2 - already have QueueInfo[] (part 1)

With the way you've defined QueueInfo in your question, it's not helpful. You've only defined a Java-side class but the Pointer class implies a native memory pointer. You should modify your class to extend Structure and use public on your count field. Note that instantiating this structure will only allocate native memory for the int and the Pointer . The memory for the array itself will need to be allocated separately.

3 - allocate float array

As I mentioned in the comments, one way of doing this is to allocate native memory for the float array:

Memory buffer = new Memory(count * Native.getNativeSize(Float.TYPE));

Then assuming you have float[] buf defined you can copy this into the native memory using

buffer.write(0L, buf, 0, count);

You can then just use buffer as the priorities field of your QueueInfo instance.

2 - already have QueueInfo[] (part 2)

Now to the question, you can't just set the pointer to the first element unless you know you have a contiguous C-side array. Your choices are using Structure::toArray to allocate the memory (and then populating each element) or separately creating an array of (contiguous) pointers and copying over the Pointer value from your separately allocated structures.
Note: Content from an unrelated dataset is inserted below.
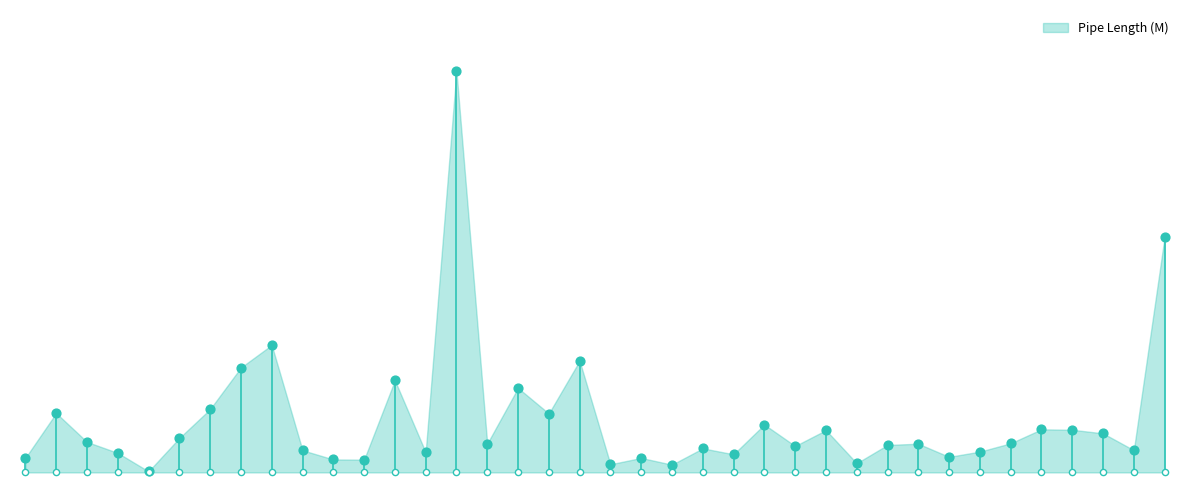

What is the ratio of the value at 37 to the value at 4?

1.1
For the toArray variant, you don't need a pointer constructor if you directly set the values in the generated array, but the pointer constructor can make copying (from one native memory block to the other) easier.

Summary

Option 1: instantiate separate QueueInfo structures using the Pointer.write() method for the float array. It might be helpful to create a constructor which takes the float[] as an argument and sets the count and allocates and sets priorities variable as described above. Then, create an array of Pointer s for the CreateInfo structure and copy over each element's reference pointer.

Option 2: create an array of structures using Structure::toArray to allocate the native memory; then iterate over this structure and directly create the QueueInfo structures at the appropriate index.